Sim, mas essas transformações não têm sido suficientes. Há um desgaste tal, há um cansaço tal por parte da maioria da população que, ainda que haja algum esforço visível no combate à corrupção, por exemplo, isso não satisfaz as pessoas hoje.
Então, pode ainda haver mudanças, pode ser que aconteçam situações que eu não consigo imaginar agora e o MPLA consiga recuperar. O MPLA está extremamente dividido. Eu acho que o João Lourenço tem problemas dentro do partido extremamente graves. Se eu estivesse no lugar do João Lourenço, tentaria dialogar agora com a oposição e criar condições para que houvesse eleições honestas, sérias, justas e aceitar depois os resultados. Ou seja, eu negociaria no sentido de assegurar uma saída digna, porque o pior que pode acontecer ao João Lourenço não é a oposição ganhar as eleições.
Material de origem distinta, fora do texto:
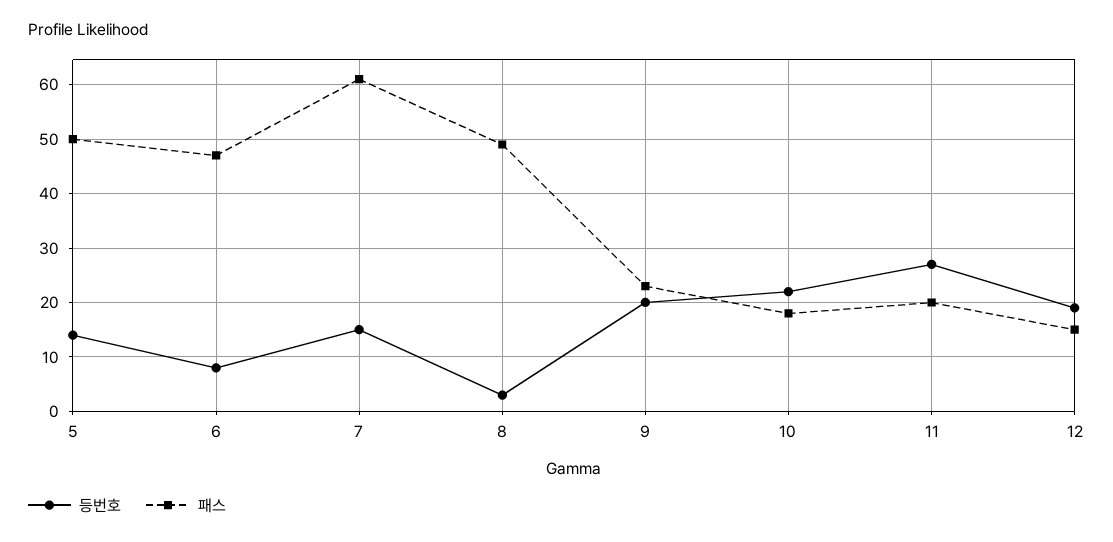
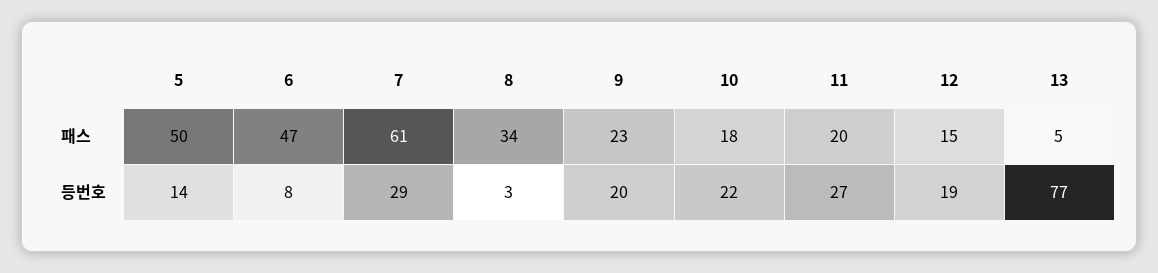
  {
    "등번호": {
      "5": 14,
      "6": 8,
-     "7": 15,
+     "7": 29,
      "8": 3,
      "9": 20,
      "10": 22,
      "11": 27,
-     "12": 19
+     "12": 19,
+     "13": 77
    },
    "패스": {
      "5": 50,
      "6": 47,
      "7": 61,
-     "8": 50,
+     "8": 34,
      "9": 23,
      "10": 18,
      "11": 20,
-     "12": 15
+     "12": 15,
+     "13": 5
    }
  }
O pior que pode acontecer é alguém dentro do MPLA, que não esteja com ele, ganhar as eleições.
Quanto à construção da história angolana, que evolução tem havido no relacionamento com Portugal ao longo destes 50 anos?
A sensação que eu tenho é que os sucessivos governos portugueses, os partidos políticos portugueses na generalidade, têm sempre apoiado o regime angolano.
E isto também se sente ao nível das relações. Há essa ideia de que Portugal esteve sempre do lado do regime, sempre apoiou o regime. Já não falo de partidos políticos, falo da sociedade civil. Quando foi a situação do Luaty Beirão — da greve de fome do Luaty e dos seus companheiros — os partidos políticos portugueses, na sua maioria, não se mostraram sequer solidários com a sociedade civil, com Luaty.
Mas isso não poderá ser uma forma de evitarem a imagem de algum paternalismo em relação à Angola?
Não me parece. Acho que é por oportunismo. Portugal está do lado de quem tem o poder, porque quer fazer negócios, isso é absolutamente claro. Como esteve do lado do Apartheid. Portugal está sempre do lado de quem tem o poder.
Parece-lhe, apesar de tudo, que Portugal e Angola estão hoje mais próximos do que estiveram?
Se falarmos das sociedades civis, se falarmos de cultura, talvez sim. Do ponto de vista político, não mudou muito a situação... Não creio que tenha mudado muito.
Do ponto de vista das sociedades, aí sim. E não apenas entre Portugal e Angola. Acho que no mundo todo de língua portuguesa, tem vindo a acontecer uma aproximação crescente, um maior movimento de pessoas, as próprias tecnologias permitem maior reconhecimento mútuo. Portanto sim, acredito que existe um maior conhecimento mútuo.
Por outro lado, o avanço da extrema-direita na Europa, e em Portugal também, pode vir a dificultar isso, atenção. Quando os angolanos, os imigrantes africanos em Portugal são ostracizados, é natural que isso depois se reflita também nos países africanos. Ainda não aconteceu, mas creio que irá acontecer.
Quando os angolanos, os imigrantes africanos em Portugal são ostracizados, é natural que isso depois se reflita também nos países africanos. Ainda não aconteceu, mas creio que irá acontecer.
E o que é que acha que pode acontecer?
Eu tenho o receio de que possa surgir também em Angola, em Moçambique, noutros países africanos, uma extrema-direita... Ou seja, que possamos assistir a movimentos racistas, que evidentemente, neste caso, atingiriam os imigrantes que temos em Angola.
Atingiria também os próprios portugueses, eventualmente?
Poderia atingir os portugueses, atingiria os brasileiros, atingiria os estrangeiros que vivem em Angola. Sim, isso pode acontecer, de facto.
Como é que se pode travar isso?
Eu acho que esta é uma batalha global, não é? Eu tenho dito muito isto: pode travar-se através da leitura. Acredito que os livros, nesta época em que vivemos de construção de muros, de interdição dos outros, os livros fazem exatamente o contrário, a ficção faz o contrário. A ficção aproxima as pessoas, não é? A ficção coloca-nos no lugar do outro. Talvez os livros consigam ajudar-nos a fazer isso.